Фрагмент страницы >>
В своей работе я попытаюсь продолжить рассуждения С. А. Аскольдова. Для этого необходимо в самом кратком виде изложить выводы автора, хотя уже в своей статье он достаточно лаконичен. Аскольдов начинает свою статью так: «Вопрос о природе общих понятий или концептов — по средневековой терминологии универсалий — старый вопрос, давно стоящий на очереди, но почти не тронутый в своем центральном пункте. Общее понятие, как содержание акта сознания, остается до сих пор весьма загадочной величиной — почти неуловимым мельканием чего-то в умственном кругозоре, происходящим при быстром произнесении и понимании таких слов, как "тысячеугольник", "справедливость", „закон", „право" и т. п. Связываете ли вы со словом "тысячеугольник" какое - нибудь представление? Если такое представление и есть, то оно, конечно, неотличимо от представления 800- или 900-угольника. И однако вы самым четким образом можете вывести сумму углов этих фигур, а при известных. данных их периметры, площади и т. п.».

Как может неясное "что-то", только „мелькающее" в уме, породить такую четкость выводов?» — спрашивает С. А. Аскольдов.

Ответ на свой вопрос С. А. Аскольдов находит в том, что концепт выполняет функцию заместительства. С. А. Аскольдов пишет: «Чтобы подойти к уяснению природы концептов, необходимо уловить самую существенную, их сторону, как познавательных средств—Эту сторону мы видим в функции заместительства. (курсив мой.— Д. Л.) Концепт есть мысленное образование, которое замещает нам в процессе мысли неопределенное множество предметов одного и того же рода»! Свою мысль С. А. Аскольдов поясняет следующим примером: «Высказывал какое-нибудь общее положение о растительном организме, мы ведь в конечном итоге имеем в виду именно их, т. е. все неопределенное множество реальных или хотя бы представимых растений... Не следует, конечно, думать, что концепт есть всегда заместитель реальных предметов. Он может быть заместителем некоторых сторон предмета или реальных действии, как, например, концепт "справедливость". Наконец, он может быть заместителем разного рода хота бы и весьма точных, но чисто мысленных функций. Таковы, например, математические концепты».

Данные упражнения >>
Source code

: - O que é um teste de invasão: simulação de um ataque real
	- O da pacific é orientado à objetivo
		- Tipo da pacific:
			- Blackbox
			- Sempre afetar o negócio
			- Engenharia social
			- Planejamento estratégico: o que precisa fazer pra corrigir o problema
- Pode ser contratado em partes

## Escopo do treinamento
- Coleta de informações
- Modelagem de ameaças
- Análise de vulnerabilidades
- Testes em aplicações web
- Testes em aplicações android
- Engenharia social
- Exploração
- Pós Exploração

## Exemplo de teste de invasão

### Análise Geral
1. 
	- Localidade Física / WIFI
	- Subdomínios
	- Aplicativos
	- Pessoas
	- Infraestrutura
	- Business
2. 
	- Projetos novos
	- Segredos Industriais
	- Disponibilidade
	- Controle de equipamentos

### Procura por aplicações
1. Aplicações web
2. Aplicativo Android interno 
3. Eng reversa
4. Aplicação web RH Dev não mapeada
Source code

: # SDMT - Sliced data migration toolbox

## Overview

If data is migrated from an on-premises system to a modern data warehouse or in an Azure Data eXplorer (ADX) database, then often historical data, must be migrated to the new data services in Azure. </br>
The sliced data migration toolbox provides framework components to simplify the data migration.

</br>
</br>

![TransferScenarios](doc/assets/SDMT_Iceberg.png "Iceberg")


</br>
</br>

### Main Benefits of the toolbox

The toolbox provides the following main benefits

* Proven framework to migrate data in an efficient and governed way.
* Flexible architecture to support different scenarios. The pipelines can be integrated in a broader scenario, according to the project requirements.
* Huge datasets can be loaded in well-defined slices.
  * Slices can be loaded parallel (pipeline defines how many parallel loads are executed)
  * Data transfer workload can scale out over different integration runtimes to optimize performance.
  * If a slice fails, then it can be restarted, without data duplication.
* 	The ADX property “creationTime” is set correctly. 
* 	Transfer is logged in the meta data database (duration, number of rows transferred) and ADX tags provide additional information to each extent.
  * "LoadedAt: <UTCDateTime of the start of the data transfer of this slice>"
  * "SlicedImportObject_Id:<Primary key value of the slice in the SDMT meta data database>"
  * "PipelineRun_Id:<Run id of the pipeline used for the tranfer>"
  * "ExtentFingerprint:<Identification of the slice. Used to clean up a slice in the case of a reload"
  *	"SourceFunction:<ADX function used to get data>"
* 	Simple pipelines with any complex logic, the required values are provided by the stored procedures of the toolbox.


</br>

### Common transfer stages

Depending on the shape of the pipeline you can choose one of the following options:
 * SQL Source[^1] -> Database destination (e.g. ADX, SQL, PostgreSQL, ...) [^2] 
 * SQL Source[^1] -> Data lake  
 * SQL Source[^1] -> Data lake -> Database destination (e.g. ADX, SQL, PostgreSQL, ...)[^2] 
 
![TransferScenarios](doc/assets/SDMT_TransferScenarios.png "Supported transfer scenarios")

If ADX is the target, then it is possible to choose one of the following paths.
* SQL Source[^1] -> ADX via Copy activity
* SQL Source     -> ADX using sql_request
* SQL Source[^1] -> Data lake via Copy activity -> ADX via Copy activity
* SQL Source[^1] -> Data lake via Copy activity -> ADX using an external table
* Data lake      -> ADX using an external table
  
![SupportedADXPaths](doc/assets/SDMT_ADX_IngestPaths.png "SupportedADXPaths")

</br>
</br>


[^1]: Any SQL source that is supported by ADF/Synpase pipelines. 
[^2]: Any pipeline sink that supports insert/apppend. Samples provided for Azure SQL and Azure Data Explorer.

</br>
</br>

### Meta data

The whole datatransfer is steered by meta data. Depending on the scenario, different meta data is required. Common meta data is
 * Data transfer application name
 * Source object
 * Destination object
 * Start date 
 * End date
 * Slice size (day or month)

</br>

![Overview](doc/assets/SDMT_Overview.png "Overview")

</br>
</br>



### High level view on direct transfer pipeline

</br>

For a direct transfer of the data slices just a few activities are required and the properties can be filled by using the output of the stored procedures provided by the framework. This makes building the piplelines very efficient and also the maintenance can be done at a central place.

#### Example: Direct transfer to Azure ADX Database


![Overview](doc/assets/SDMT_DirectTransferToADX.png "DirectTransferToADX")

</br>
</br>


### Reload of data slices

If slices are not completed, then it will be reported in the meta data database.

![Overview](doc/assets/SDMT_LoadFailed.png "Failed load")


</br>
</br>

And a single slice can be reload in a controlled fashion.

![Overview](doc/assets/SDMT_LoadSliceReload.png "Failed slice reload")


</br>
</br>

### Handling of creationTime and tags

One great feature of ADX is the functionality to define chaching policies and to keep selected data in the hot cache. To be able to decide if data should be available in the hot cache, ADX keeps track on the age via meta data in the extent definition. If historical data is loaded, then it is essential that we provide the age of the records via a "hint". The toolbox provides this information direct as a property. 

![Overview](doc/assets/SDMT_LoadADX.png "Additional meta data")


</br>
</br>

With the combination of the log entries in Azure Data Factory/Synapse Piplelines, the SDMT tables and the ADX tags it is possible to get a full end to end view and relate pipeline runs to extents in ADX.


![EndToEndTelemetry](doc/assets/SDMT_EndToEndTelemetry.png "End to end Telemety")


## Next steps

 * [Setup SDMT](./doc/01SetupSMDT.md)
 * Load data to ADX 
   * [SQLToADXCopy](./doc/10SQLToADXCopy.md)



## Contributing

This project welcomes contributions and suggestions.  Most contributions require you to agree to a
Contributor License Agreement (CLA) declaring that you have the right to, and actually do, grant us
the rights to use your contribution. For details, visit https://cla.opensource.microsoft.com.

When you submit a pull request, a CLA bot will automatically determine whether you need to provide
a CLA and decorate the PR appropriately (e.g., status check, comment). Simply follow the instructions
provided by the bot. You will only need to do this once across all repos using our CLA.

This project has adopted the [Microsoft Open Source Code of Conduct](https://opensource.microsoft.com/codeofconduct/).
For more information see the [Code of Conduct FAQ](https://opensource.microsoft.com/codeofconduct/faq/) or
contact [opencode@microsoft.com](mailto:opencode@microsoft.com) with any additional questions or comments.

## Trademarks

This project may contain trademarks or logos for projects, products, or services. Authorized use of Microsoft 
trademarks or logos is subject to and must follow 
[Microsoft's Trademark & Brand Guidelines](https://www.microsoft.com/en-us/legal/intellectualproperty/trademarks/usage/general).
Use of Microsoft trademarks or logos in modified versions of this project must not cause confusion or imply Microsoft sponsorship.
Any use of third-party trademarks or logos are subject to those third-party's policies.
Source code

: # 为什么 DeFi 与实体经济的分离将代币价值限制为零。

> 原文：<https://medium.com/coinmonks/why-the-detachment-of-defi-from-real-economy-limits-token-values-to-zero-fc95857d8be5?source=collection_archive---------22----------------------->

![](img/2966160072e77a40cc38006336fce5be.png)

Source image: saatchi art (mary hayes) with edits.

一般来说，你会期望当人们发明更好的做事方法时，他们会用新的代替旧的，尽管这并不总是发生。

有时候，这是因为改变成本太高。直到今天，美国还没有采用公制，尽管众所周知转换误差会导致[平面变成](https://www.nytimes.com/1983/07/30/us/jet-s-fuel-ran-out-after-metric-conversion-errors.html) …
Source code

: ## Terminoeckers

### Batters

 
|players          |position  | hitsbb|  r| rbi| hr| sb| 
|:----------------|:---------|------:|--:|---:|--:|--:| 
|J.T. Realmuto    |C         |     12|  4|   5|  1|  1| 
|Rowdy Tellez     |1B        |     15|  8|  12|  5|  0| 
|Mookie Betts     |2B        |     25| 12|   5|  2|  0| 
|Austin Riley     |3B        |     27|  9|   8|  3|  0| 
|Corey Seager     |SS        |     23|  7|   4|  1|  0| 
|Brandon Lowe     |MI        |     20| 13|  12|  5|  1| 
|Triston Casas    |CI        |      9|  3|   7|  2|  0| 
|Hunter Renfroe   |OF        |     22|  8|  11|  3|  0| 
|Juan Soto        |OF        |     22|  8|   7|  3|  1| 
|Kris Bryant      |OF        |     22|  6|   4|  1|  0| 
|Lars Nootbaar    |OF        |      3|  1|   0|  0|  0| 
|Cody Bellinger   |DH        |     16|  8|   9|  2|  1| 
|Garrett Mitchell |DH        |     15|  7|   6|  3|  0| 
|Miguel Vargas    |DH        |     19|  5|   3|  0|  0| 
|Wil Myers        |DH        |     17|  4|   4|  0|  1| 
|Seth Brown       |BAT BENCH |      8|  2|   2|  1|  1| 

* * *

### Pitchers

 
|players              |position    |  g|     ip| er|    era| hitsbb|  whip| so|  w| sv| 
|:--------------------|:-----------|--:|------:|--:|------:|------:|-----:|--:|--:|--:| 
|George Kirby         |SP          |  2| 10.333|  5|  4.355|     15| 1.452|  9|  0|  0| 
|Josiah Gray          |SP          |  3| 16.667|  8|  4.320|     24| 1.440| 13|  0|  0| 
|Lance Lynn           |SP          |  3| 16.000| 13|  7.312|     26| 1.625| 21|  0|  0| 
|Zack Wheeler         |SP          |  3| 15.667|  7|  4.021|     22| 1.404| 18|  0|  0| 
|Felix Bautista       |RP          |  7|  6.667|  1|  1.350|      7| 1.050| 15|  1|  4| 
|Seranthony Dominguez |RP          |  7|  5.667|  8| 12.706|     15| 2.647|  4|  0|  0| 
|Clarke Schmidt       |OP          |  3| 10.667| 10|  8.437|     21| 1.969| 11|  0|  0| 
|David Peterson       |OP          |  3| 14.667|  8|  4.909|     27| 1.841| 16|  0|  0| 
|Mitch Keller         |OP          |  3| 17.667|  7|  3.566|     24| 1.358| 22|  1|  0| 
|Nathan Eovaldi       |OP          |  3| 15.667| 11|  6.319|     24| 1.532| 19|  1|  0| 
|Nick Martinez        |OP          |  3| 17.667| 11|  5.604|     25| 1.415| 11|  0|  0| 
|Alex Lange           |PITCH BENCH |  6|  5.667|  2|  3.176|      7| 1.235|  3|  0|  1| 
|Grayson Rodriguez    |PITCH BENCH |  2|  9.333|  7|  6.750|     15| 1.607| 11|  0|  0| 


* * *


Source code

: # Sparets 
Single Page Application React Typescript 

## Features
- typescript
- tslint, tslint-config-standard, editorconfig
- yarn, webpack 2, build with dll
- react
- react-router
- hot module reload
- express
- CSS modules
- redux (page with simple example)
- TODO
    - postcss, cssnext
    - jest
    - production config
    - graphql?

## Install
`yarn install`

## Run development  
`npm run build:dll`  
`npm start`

Рабочее задание >>
Перечислите, пожалуйста, все слова, которые во фрагменте идут сразу после оборота «таких слов, как». Записи взяты из другого источника.

Выполненное задание >>
«тысячеугольник», «справедливость», «закон», «право»